◆ Exercise directions:
The answer must be the full listing, repeated word for word.

^^^^

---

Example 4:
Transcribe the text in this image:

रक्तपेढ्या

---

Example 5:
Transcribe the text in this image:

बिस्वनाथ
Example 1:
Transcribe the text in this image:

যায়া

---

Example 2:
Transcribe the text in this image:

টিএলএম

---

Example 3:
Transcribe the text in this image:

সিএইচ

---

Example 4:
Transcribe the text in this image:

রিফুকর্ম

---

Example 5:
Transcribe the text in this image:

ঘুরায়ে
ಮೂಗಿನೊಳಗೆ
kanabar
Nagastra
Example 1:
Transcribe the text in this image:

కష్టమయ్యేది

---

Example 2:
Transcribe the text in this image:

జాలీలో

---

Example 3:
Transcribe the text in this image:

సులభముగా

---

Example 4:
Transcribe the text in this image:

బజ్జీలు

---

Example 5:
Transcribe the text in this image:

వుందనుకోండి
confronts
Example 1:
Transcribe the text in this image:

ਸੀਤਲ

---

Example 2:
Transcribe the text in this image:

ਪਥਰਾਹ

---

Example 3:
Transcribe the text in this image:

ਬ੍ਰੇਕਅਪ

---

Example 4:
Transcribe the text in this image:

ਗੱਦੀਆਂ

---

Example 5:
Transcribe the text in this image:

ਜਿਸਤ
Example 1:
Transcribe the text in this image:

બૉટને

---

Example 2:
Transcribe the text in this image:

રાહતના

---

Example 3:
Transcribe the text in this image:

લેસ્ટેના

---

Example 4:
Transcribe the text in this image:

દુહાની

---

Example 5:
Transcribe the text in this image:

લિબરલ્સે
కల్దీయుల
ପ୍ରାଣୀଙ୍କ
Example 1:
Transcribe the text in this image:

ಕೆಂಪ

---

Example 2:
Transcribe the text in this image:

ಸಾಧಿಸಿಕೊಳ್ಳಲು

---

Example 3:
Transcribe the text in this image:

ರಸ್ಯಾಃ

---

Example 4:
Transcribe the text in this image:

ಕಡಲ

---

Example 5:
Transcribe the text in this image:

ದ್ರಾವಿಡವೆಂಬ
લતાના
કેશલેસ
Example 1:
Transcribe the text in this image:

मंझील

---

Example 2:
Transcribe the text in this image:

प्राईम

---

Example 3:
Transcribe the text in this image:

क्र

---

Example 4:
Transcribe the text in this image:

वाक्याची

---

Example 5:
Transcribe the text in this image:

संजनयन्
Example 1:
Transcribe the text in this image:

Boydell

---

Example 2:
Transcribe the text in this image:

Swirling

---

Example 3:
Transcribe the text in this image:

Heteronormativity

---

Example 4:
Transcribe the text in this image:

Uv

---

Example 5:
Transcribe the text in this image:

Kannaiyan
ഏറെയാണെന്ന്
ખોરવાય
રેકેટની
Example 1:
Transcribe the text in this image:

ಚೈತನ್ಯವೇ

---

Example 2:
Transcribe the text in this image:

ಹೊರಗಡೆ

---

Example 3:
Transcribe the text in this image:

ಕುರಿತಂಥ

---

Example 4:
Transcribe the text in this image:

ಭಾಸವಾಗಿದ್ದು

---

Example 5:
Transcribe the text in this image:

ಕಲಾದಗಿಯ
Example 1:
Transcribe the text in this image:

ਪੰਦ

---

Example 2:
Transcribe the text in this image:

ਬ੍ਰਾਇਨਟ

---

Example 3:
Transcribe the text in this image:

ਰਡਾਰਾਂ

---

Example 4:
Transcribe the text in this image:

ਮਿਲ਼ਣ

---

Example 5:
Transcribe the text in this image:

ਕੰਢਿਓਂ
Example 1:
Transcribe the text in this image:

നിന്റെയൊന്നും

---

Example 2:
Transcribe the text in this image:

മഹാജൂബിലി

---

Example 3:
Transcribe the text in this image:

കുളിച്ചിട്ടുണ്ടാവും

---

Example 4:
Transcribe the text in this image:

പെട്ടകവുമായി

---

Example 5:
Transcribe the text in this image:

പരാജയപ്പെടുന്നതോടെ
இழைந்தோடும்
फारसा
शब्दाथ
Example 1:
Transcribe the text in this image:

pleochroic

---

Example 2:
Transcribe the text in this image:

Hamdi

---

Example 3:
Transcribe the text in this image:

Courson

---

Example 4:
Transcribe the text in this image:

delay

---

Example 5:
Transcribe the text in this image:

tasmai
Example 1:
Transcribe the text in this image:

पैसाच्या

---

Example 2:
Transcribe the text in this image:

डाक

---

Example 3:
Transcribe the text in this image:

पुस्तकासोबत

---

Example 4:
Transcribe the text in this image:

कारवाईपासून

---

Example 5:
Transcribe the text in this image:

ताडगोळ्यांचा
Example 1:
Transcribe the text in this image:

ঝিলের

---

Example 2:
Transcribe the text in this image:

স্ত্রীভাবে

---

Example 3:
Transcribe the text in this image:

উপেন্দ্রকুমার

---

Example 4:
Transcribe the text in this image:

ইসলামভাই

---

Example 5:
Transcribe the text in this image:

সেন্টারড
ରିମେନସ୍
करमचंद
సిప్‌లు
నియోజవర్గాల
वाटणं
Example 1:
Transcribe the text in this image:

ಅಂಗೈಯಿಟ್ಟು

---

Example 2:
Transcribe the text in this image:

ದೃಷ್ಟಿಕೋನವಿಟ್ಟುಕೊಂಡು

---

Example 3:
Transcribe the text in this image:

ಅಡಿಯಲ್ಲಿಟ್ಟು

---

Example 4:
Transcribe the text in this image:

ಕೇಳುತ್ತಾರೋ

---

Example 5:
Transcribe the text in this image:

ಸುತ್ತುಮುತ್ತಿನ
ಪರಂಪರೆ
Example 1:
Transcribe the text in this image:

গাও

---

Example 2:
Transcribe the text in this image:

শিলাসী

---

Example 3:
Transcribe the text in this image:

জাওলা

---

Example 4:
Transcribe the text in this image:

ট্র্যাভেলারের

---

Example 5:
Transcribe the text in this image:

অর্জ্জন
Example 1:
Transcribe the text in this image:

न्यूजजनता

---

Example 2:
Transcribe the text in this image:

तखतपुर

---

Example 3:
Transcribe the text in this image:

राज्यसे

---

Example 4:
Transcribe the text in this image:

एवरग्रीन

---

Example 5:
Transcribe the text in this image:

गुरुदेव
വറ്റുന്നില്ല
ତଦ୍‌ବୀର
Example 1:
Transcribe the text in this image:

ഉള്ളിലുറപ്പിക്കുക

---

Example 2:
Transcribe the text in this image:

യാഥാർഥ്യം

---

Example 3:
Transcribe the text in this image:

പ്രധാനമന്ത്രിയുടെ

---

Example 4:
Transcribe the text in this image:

^^^^

◆ Exercise answer:
---

Example 4:
Transcribe the text in this image:

रक्तपेढ्या

---

Example 5:
Transcribe the text in this image:

बिस्वनाथ
Example 1:
Transcribe the text in this image:

যায়া

---

Example 2:
Transcribe the text in this image:

টিএলএম

---

Example 3:
Transcribe the text in this image:

সিএইচ

---

Example 4:
Transcribe the text in this image:

রিফুকর্ম

---

Example 5:
Transcribe the text in this image:

ঘুরায়ে
ಮೂಗಿನೊಳಗೆ
kanabar
Nagastra
Example 1:
Transcribe the text in this image:

కష్టమయ్యేది

---

Example 2:
Transcribe the text in this image:

జాలీలో

---

Example 3:
Transcribe the text in this image:

సులభముగా

---

Example 4:
Transcribe the text in this image:

బజ్జీలు

---

Example 5:
Transcribe the text in this image:

వుందనుకోండి
confronts
Example 1:
Transcribe the text in this image:

ਸੀਤਲ

---

Example 2:
Transcribe the text in this image:

ਪਥਰਾਹ

---

Example 3:
Transcribe the text in this image:

ਬ੍ਰੇਕਅਪ

---

Example 4:
Transcribe the text in this image:

ਗੱਦੀਆਂ

---

Example 5:
Transcribe the text in this image:

ਜਿਸਤ
Example 1:
Transcribe the text in this image:

બૉટને

---

Example 2:
Transcribe the text in this image:

રાહતના

---

Example 3:
Transcribe the text in this image:

લેસ્ટેના

---

Example 4:
Transcribe the text in this image:

દુહાની

---

Example 5:
Transcribe the text in this image:

લિબરલ્સે
కల్దీయుల
ପ୍ରାଣୀଙ୍କ
Example 1:
Transcribe the text in this image:

ಕೆಂಪ

---

Example 2:
Transcribe the text in this image:

ಸಾಧಿಸಿಕೊಳ್ಳಲು

---

Example 3:
Transcribe the text in this image:

ರಸ್ಯಾಃ

---

Example 4:
Transcribe the text in this image:

ಕಡಲ

---

Example 5:
Transcribe the text in this image:

ದ್ರಾವಿಡವೆಂಬ
લતાના
કેશલેસ
Example 1:
Transcribe the text in this image:

मंझील

---

Example 2:
Transcribe the text in this image:

प्राईम

---

Example 3:
Transcribe the text in this image:

क्र

---

Example 4:
Transcribe the text in this image:

वाक्याची

---

Example 5:
Transcribe the text in this image:

संजनयन्
Example 1:
Transcribe the text in this image:

Boydell

---

Example 2:
Transcribe the text in this image:

Swirling

---

Example 3:
Transcribe the text in this image:

Heteronormativity

---

Example 4:
Transcribe the text in this image:

Uv

---

Example 5:
Transcribe the text in this image:

Kannaiyan
ഏറെയാണെന്ന്
ખોરવાય
રેકેટની
Example 1:
Transcribe the text in this image:

ಚೈತನ್ಯವೇ

---

Example 2:
Transcribe the text in this image:

ಹೊರಗಡೆ

---

Example 3:
Transcribe the text in this image:

ಕುರಿತಂಥ

---

Example 4:
Transcribe the text in this image:

ಭಾಸವಾಗಿದ್ದು

---

Example 5:
Transcribe the text in this image:

ಕಲಾದಗಿಯ
Example 1:
Transcribe the text in this image:

ਪੰਦ

---

Example 2:
Transcribe the text in this image:

ਬ੍ਰਾਇਨਟ

---

Example 3:
Transcribe the text in this image:

ਰਡਾਰਾਂ

---

Example 4:
Transcribe the text in this image:

ਮਿਲ਼ਣ

---

Example 5:
Transcribe the text in this image:

ਕੰਢਿਓਂ
Example 1:
Transcribe the text in this image:

നിന്റെയൊന്നും

---

Example 2:
Transcribe the text in this image:

മഹാജൂബിലി

---

Example 3:
Transcribe the text in this image:

കുളിച്ചിട്ടുണ്ടാവും

---

Example 4:
Transcribe the text in this image:

പെട്ടകവുമായി

---

Example 5:
Transcribe the text in this image:

പരാജയപ്പെടുന്നതോടെ
இழைந்தோடும்
फारसा
शब्दाथ
Example 1:
Transcribe the text in this image:

pleochroic

---

Example 2:
Transcribe the text in this image:

Hamdi

---

Example 3:
Transcribe the text in this image:

Courson

---

Example 4:
Transcribe the text in this image:

delay

---

Example 5:
Transcribe the text in this image:

tasmai
Example 1:
Transcribe the text in this image:

पैसाच्या

---

Example 2:
Transcribe the text in this image:

डाक

---

Example 3:
Transcribe the text in this image:

पुस्तकासोबत

---

Example 4:
Transcribe the text in this image:

कारवाईपासून

---

Example 5:
Transcribe the text in this image:

ताडगोळ्यांचा
Example 1:
Transcribe the text in this image:

ঝিলের

---

Example 2:
Transcribe the text in this image:

স্ত্রীভাবে

---

Example 3:
Transcribe the text in this image:

উপেন্দ্রকুমার

---

Example 4:
Transcribe the text in this image:

ইসলামভাই

---

Example 5:
Transcribe the text in this image:

সেন্টারড
ରିମେନସ୍
करमचंद
సిప్‌లు
నియోజవర్గాల
वाटणं
Example 1:
Transcribe the text in this image:

ಅಂಗೈಯಿಟ್ಟು

---

Example 2:
Transcribe the text in this image:

ದೃಷ್ಟಿಕೋನವಿಟ್ಟುಕೊಂಡು

---

Example 3:
Transcribe the text in this image:

ಅಡಿಯಲ್ಲಿಟ್ಟು

---

Example 4:
Transcribe the text in this image:

ಕೇಳುತ್ತಾರೋ

---

Example 5:
Transcribe the text in this image:

ಸುತ್ತುಮುತ್ತಿನ
ಪರಂಪರೆ
Example 1:
Transcribe the text in this image:

গাও

---

Example 2:
Transcribe the text in this image:

শিলাসী

---

Example 3:
Transcribe the text in this image:

জাওলা

---

Example 4:
Transcribe the text in this image:

ট্র্যাভেলারের

---

Example 5:
Transcribe the text in this image:

অর্জ্জন
Example 1:
Transcribe the text in this image:

न्यूजजनता

---

Example 2:
Transcribe the text in this image:

तखतपुर

---

Example 3:
Transcribe the text in this image:

राज्यसे

---

Example 4:
Transcribe the text in this image:

एवरग्रीन

---

Example 5:
Transcribe the text in this image:

गुरुदेव
വറ്റുന്നില്ല
ତଦ୍‌ବୀର
Example 1:
Transcribe the text in this image:

ഉള്ളിലുറപ്പിക്കുക

---

Example 2:
Transcribe the text in this image:

യാഥാർഥ്യം

---

Example 3:
Transcribe the text in this image:

പ്രധാനമന്ത്രിയുടെ

---

Example 4:
Transcribe the text in this image:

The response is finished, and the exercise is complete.